Durch den Täter-Opfer-Wechsel kannte jeder Teilnehmer die Folgen seiner Taten. Das Ergebnis: In etwas mehr als der Hälfte der Fälle übten die Täter ihre Option, dem Opfer finanziell oder physisch zu schaden, auch aus. Wer selbst einen Elektroschock bekommen hatte, war anschließend auch signifikant öfter dazu bereit, Schmerzen zu verursachen.
Anschließend bauten die Wissenschaftler eine Änderung ein: Die Täter hatten nun nicht mehr die freie Wahl, sondern mussten auf Anweisung des Versuchsleiters handeln.
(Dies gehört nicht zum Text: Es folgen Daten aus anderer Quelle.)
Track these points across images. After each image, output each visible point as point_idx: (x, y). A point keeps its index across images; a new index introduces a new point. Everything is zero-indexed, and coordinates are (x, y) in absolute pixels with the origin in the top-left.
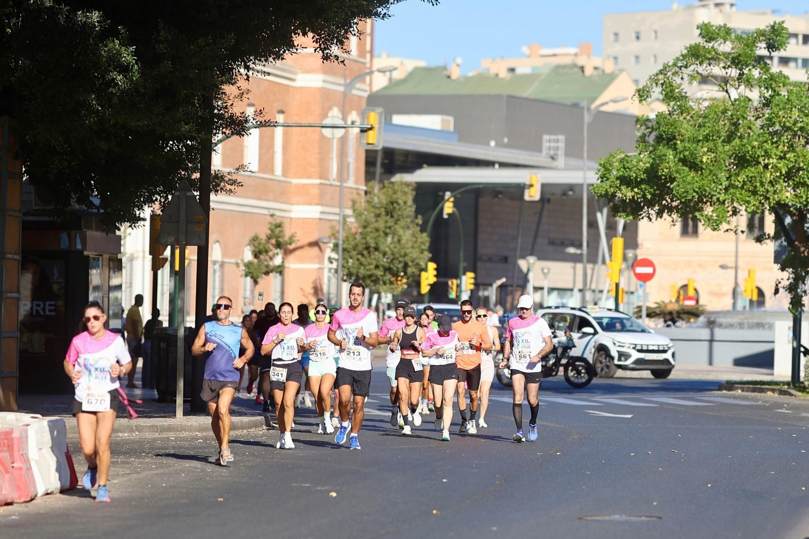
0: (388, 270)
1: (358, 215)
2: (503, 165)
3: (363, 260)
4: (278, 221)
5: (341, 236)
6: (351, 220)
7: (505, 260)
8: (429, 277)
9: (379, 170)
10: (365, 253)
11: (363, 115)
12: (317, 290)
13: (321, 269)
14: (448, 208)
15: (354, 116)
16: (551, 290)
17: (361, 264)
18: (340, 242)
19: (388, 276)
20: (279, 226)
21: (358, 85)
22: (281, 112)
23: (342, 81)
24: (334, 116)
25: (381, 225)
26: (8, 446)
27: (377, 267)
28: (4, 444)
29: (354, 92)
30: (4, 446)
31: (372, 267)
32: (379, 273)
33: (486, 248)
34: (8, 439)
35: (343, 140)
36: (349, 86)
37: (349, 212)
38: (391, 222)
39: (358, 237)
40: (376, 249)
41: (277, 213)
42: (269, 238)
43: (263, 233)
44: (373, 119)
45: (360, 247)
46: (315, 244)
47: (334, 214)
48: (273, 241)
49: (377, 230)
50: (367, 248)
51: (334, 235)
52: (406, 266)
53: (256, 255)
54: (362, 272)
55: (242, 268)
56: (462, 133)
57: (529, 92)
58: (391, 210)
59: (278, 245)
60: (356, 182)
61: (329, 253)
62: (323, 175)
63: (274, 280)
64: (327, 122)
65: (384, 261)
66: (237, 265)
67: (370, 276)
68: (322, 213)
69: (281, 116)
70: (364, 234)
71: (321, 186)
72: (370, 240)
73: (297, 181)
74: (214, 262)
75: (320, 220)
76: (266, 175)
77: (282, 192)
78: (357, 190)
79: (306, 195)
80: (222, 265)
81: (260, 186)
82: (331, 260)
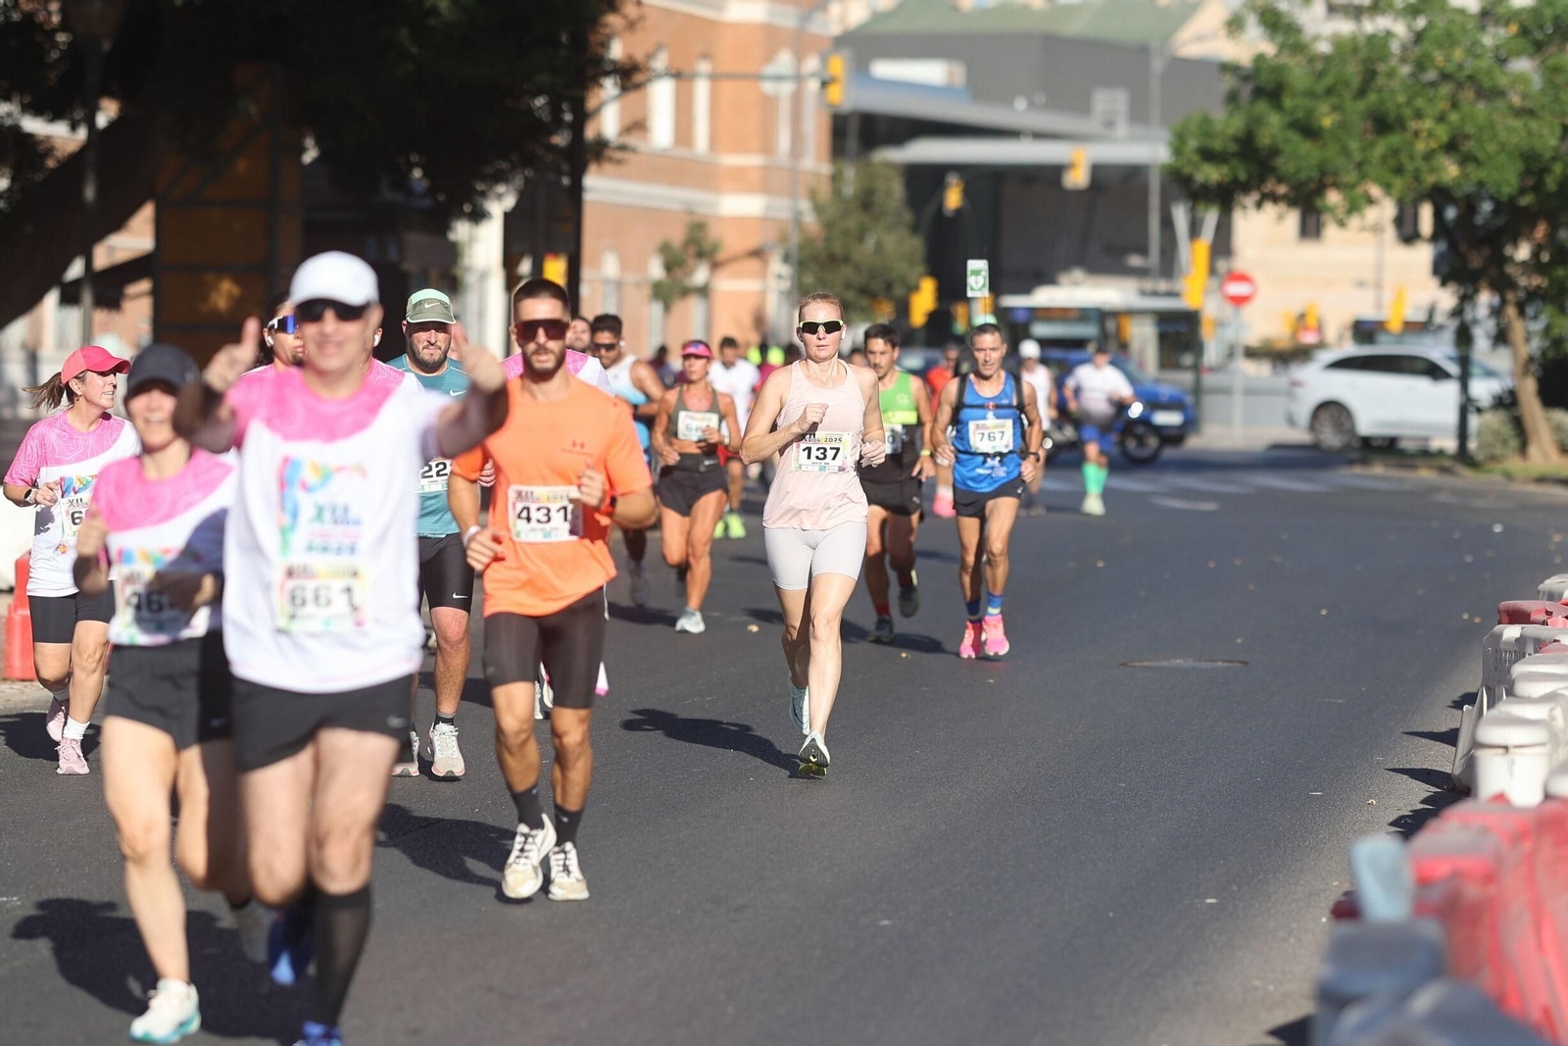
1: (818, 209)
4: (699, 219)
5: (795, 239)
6: (810, 219)
8: (924, 302)
9: (852, 143)
10: (830, 265)
11: (824, 59)
12: (759, 321)
13: (763, 293)
14: (953, 198)
15: (812, 64)
18: (794, 249)
19: (864, 302)
20: (700, 227)
21: (817, 17)
22: (706, 56)
23: (792, 11)
24: (784, 61)
25: (852, 223)
29: (810, 28)
35: (797, 99)
36: (805, 18)
37: (805, 205)
39: (821, 244)
40: (846, 259)
41: (697, 208)
42: (686, 245)
43: (677, 237)
44: (838, 65)
45: (823, 258)
46: (758, 253)
47: (783, 209)
48: (693, 249)
49: (846, 233)
50: (832, 258)
51: (784, 239)
52: (889, 287)
53: (669, 269)
55: (645, 289)
58: (867, 202)
59: (701, 255)
60: (819, 160)
61: (779, 267)
62: (767, 147)
63: (694, 307)
64: (770, 69)
65: (858, 278)
66: (638, 285)
68: (768, 208)
69: (704, 67)
70: (828, 240)
71: (765, 168)
72: (838, 247)
73: (730, 160)
74: (606, 281)
75: (763, 220)
76: (682, 152)
77: (705, 176)
78: (817, 175)
79: (741, 181)
80: (619, 285)
81: (677, 168)
82: (780, 277)
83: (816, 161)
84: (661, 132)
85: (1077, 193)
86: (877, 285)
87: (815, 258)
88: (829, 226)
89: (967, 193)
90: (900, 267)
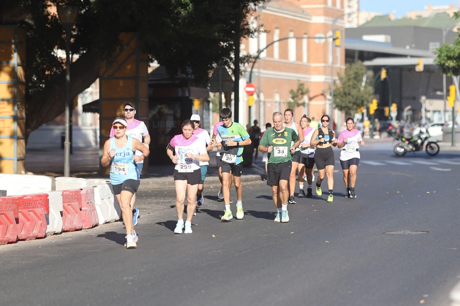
0: (354, 103)
1: (341, 79)
2: (412, 56)
3: (344, 99)
4: (302, 82)
5: (333, 88)
6: (338, 82)
7: (414, 98)
8: (373, 106)
10: (344, 96)
13: (325, 105)
14: (383, 76)
16: (434, 112)
17: (343, 101)
18: (332, 92)
19: (355, 107)
20: (302, 85)
21: (339, 21)
22: (306, 33)
23: (331, 19)
25: (351, 83)
26: (78, 199)
27: (350, 102)
28: (75, 198)
29: (337, 24)
30: (75, 199)
31: (347, 103)
32: (351, 105)
33: (406, 93)
34: (77, 195)
36: (335, 21)
37: (336, 78)
38: (355, 82)
39: (341, 90)
40: (349, 94)
41: (301, 79)
42: (298, 91)
43: (295, 89)
44: (338, 34)
45: (342, 94)
46: (323, 94)
47: (329, 79)
48: (300, 92)
49: (349, 86)
50: (345, 94)
51: (330, 89)
52: (363, 102)
53: (293, 98)
54: (343, 105)
55: (286, 104)
56: (394, 43)
57: (425, 25)
59: (304, 93)
60: (341, 64)
61: (329, 97)
62: (325, 61)
65: (353, 100)
67: (347, 107)
68: (325, 79)
69: (306, 36)
70: (344, 88)
71: (325, 67)
72: (347, 91)
73: (313, 65)
74: (276, 102)
75: (325, 82)
76: (299, 63)
77: (307, 70)
78: (340, 69)
79: (317, 71)
80: (280, 103)
81: (296, 68)
82: (329, 100)
83: (340, 65)
84: (292, 57)
85: (420, 72)
86: (359, 102)
87: (340, 94)
88: (344, 84)
89: (387, 73)
90: (366, 96)
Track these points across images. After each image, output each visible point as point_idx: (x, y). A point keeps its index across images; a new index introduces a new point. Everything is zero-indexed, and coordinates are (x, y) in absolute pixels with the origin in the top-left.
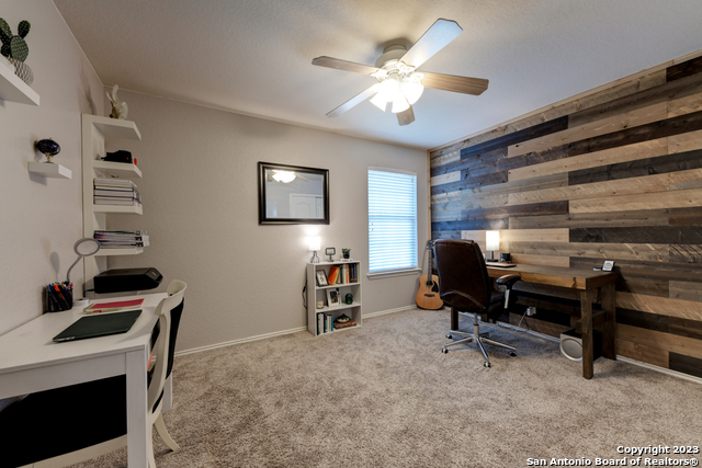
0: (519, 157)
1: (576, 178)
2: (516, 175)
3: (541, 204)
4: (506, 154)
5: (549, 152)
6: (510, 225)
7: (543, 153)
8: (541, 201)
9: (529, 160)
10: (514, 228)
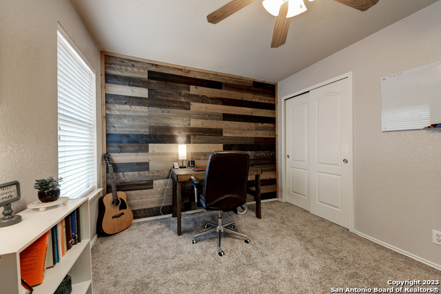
0: (197, 96)
1: (227, 117)
2: (195, 106)
3: (210, 129)
4: (189, 90)
5: (214, 98)
6: (192, 140)
7: (211, 98)
8: (210, 127)
9: (203, 99)
10: (195, 143)
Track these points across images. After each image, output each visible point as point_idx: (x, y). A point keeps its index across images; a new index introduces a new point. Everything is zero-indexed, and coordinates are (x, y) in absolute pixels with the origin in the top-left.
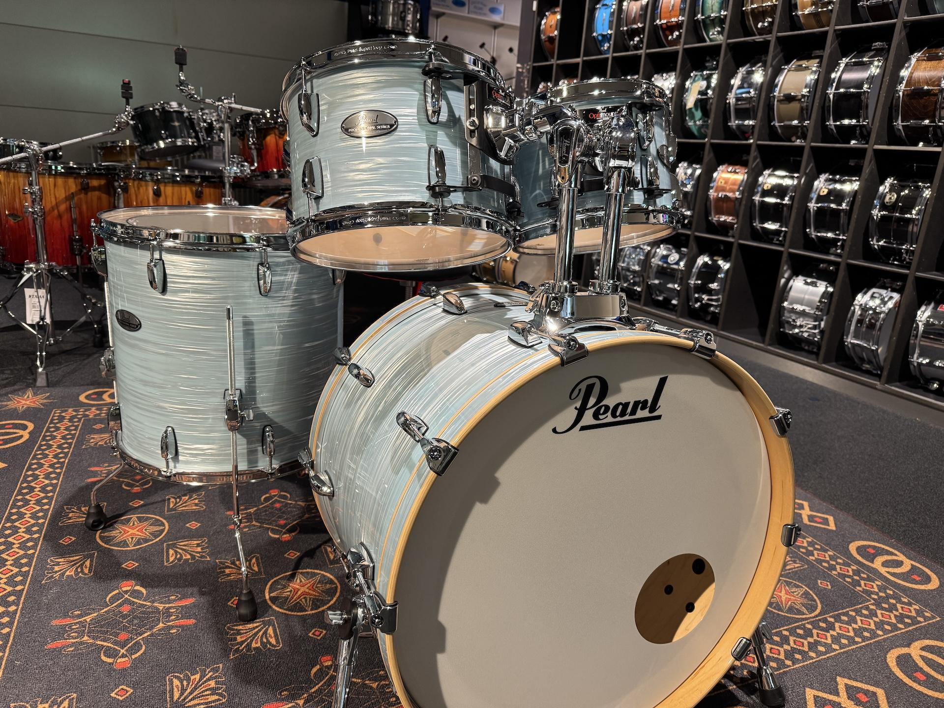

Danach verglichen die Forscher die subjektiv empfundene Zeit, die zwischen der Aktion (Knopf drücken) und der Folge (Schmerzempfindung des Opfers) vergangen war.
Das Ergebnis: Diese Zeit verlängerte sich signifikant, wenn die Täter unter Befehlsgewalt standen. Ihr Handlungs-Bewusstsein war durch den erteilten Befehl also offenbar geschwächt. Dabei war dieser Effekt umso stärker, je empathischer ein Täter im Persönlichkeitstest abgeschnitten hatte.
Begleitende Gehirnaktivität
Schließlich untersuchten die Forscher auch noch die Gehirnaktivität ihrer Probanden im EEG. Auch dabei zeigte sich ein interessanter Effekt: Die Gehirnaktivität unter Befehl entsprach eher einer passiven Bewegung (jemand anders hebt Ihren Arm an) als einer aktiven (Sie heben selbst Ihren Arm an). Offenbar wechselt das Gehirn, wenn es Befehle Dritter erhält, tatsächlich in eine Art Passiv-Modus, in dem sich das Handlungs-Bewusstsein verringert.
Die Wissenschaftler vertreten deshalb die These, dass sich auch der Gesetzgeber daran orientieren müsse - und zum Beispiel dem Befehlsgeber eine höhere Verantwortung aufbürden müsse als dem Befehlsempfänger.